When former Goldman Sachs co-chair John Whitehead passed away earlier this month, he left a huge legacy at the company.
But one of his lesser-known contributions was the set of rules he wrote for his fledgling “new business,” or sales, department, back in the 1950s, shortly after he’d made partner.
Whitehead, who is also known for writing the 12 (now 14) business principles that you can find on the company’s website, spearheaded Goldman Sachs sales department, known now as Investment Banking Services.

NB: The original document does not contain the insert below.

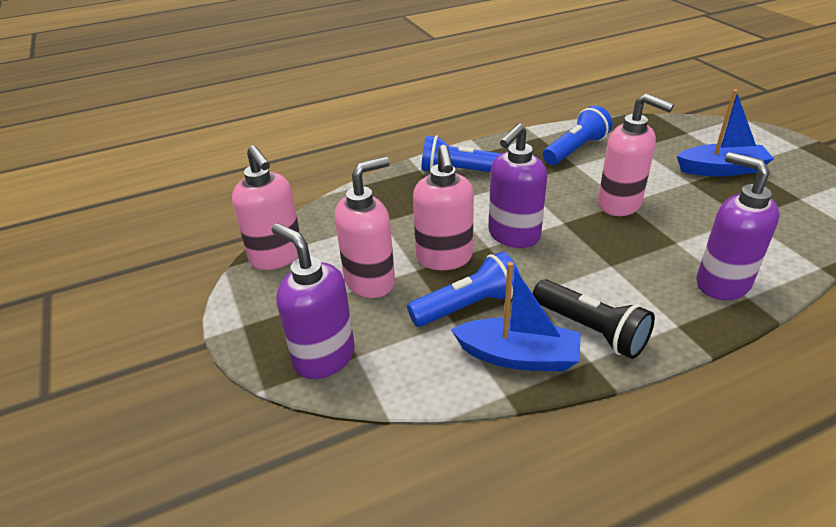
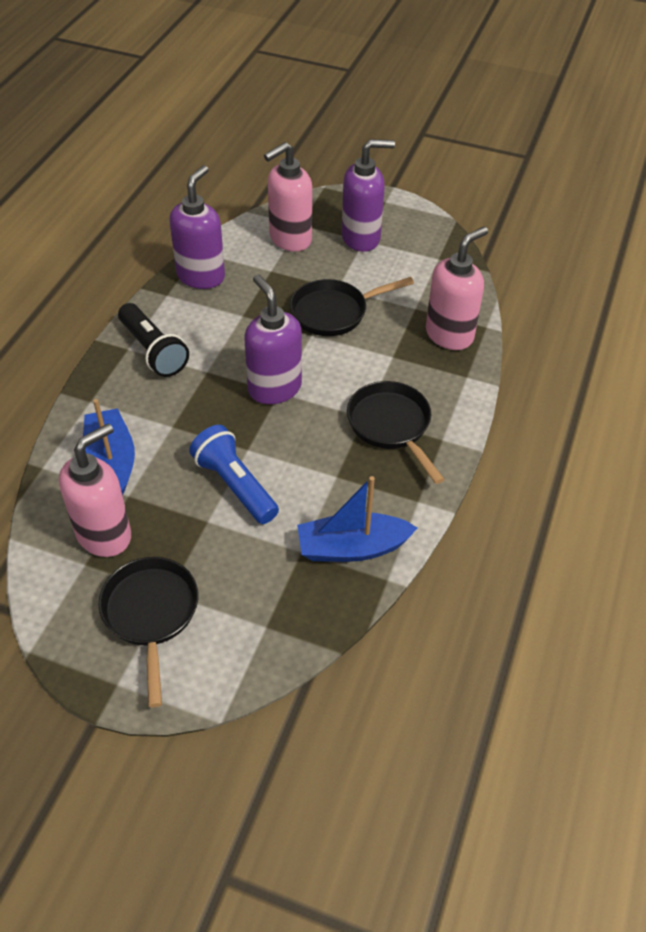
black pan: 0 -> 3
blue flashlight: 3 -> 1
pink soap dispenser: 4 -> 3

By planting sales teams around the country and the world, he ultimately helped take Goldman from a little-known regional bank to the global leader it is today.
He also ran training sessions on “How to get an appointment with the CEO,” “How to treat the CEO’s secretary,” and “What to talk about when you do get an appointment.” And as his new sales team started to take shape, Whitehead drafted the following guidelines in a memo to the team:
- Don’t waste your time going after business we don’t really want.
- The boss usually decides — not the assistant treasurer. Do you know him?
- It’s just as easy to get a first-rate piece of business as a second-rate one.
- You can never learn anything when you’re talking.
- The respect of one man is worth more than acquaintance with 100.
- When there’s business to be done, get it!
- Important people like to deal with other important people. Are you one?
- There’s nothing worse than an unhappy client.
- If you get the business, it’s up to you to see that it’s well handled.
(Though the memo has been referred to as his “Ten Commandments,” Whitehead’s autobiography, “A Life in Leadership,” only lays out these nine.)
“At that point, few people outside of New York had ever even heard of us,” Whitehead wrote in his autobiography. But with a clear mandate, the sales team soon took off.
“I believe the most important thing I did was to set down in writing what Goldman Sachs stood for,” he wrote.
In 2005, when his autobiography was published, Whitehead said the memo still hung on the office wall of one of Goldman’s “all-time best” salesmen.